With about 300,000 registered vehicles in the District, including about 200,000 with parking permits, car owners are a politically potent voting block. But census figures suggest that more than a third of city residents don’t own a car. They, too, are starting to show signs of electoral influence.
“It’s the third rail of District politics,” said council member Tommy Wells (D-Ward 6), who was once hanged in effigy in a Capitol Hill bar after he pushed for new parking regulations in the neighborhood. “But one of the most inefficient uses of public parking is the storage of vehicles.”
Both Mayor Vincent C. Gray (D) and his predecessor, Adrian M. Fenty (D), faced the public’s ire over speed cameras and higher fees for meter parking downtown, where the average parking meter generates $1,700 a year. Yet city leaders said they will continue to nudge residents out of their cars, citing a long-term vision of a sustainable city.
In an overhaul of city codes expected to go before the Zoning Commission this fall, the District is proposing to stop requiring developers downtown and near Metro stations to provide a minimum amount of parking.
The D.C. Council and D.C. Department of Transportation are forming working groups to study how parking rules should be rewritten, including evaluating shrinking residential parking zones, repricing meters and increasing the cost of residential parking permits.
Some policymakers note that the District charges $35 for a year-long residential parking permit while an annual Capital Bikeshare membership costs $75. Tregoning called the permit fee “ludicrous” because many of the parking spaces could be worth more.
“In an ideal world, I would use a price signal to manage parking so it wouldn’t cost $35 a year to park on the street,” Tregoning said. “It would cost more, and in neighborhoods where there is a lot of demand, that number would be higher still.”

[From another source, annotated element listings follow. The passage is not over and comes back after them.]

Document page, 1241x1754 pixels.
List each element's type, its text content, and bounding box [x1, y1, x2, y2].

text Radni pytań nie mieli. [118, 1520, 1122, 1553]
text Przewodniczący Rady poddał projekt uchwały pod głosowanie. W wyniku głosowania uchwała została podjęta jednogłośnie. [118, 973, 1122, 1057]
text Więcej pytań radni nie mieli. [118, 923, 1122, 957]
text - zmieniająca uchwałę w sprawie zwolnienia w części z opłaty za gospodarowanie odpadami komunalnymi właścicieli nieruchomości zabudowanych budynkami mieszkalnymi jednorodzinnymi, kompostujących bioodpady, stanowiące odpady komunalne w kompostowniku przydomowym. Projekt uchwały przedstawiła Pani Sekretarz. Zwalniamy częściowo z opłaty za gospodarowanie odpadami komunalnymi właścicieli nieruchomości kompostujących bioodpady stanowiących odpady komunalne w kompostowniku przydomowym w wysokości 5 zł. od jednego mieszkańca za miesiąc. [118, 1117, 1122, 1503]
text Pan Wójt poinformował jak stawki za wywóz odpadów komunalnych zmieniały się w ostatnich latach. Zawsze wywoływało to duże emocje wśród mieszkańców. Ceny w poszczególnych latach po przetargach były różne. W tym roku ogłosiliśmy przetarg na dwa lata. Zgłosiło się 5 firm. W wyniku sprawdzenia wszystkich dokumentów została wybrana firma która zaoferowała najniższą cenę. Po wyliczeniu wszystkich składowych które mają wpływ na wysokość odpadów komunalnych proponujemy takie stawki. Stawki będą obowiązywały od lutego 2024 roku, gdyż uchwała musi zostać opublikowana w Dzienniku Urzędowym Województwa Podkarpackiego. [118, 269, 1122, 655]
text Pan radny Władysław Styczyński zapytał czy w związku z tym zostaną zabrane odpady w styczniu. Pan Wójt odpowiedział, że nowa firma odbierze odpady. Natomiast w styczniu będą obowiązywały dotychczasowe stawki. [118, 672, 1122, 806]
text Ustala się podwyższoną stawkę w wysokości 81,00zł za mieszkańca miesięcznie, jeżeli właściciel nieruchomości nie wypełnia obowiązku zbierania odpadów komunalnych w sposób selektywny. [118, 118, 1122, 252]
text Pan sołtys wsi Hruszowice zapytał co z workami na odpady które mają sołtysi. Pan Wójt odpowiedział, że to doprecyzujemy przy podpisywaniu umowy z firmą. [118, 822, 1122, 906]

Christopher B. Leinberger, a visiting fellow for metropolitan policy at the Brookings Institution, told council members recently that “car storage” runs counter to the city’s recent success in marketing itself as a “walkable, livable” environment.
“I suggest people move to a market principle that forces us to make decisions like ‘Gee, do we really need a second car in our household?’ ” Leinberger said.
Nearly 50,000 households in the District own two or more cars, according to census data. One person in that category is Virginia Liu, a Southwest Washington resident who parks one car in a garage and the other on the street because she and her husband drive to work. But Liu said that finding on-street parking has become more difficult over time.
“As of five years ago, it was easy, because no one knew of Southwest. Now look — there is no space already,” Liu said one recent early afternoon. “It used to be just Dupont and U Street, but now everything is being pushed out.”
Townsend said some parking problems could be resolved if the District used the $140 million it collects annually from parking meters and fines to construct more public garages — a point repeated by some Southwest residents.
“It doesn’t have to just be parking and white lines,” said Richard Dallas, 36, an architect who doesn’t own a car. “You can put in a cafe, put in a dry cleaners [on the ground floor] and a green roof that is sustainable so people can sit up there.”
Tregoning counters that there is already an excess of garage spaces. Instead of building more spaces — many of which are used only 10 hours a day — Tregoning said the city will be encouraging more “shared parking,” not “capped for one use.”
For now, however, Ellis plans to keep his 18-year-old car right where it’s at. “At least until they take my permit away,” he said.
An earlier version of this article stated that some parking meters in the District can generate up to $3,000 per day. The information was revealed at a D.C. Council hearing. But D.C. Department of Transportation officials said Friday that they have since rechecked their records and concluded that that figure was inaccurate.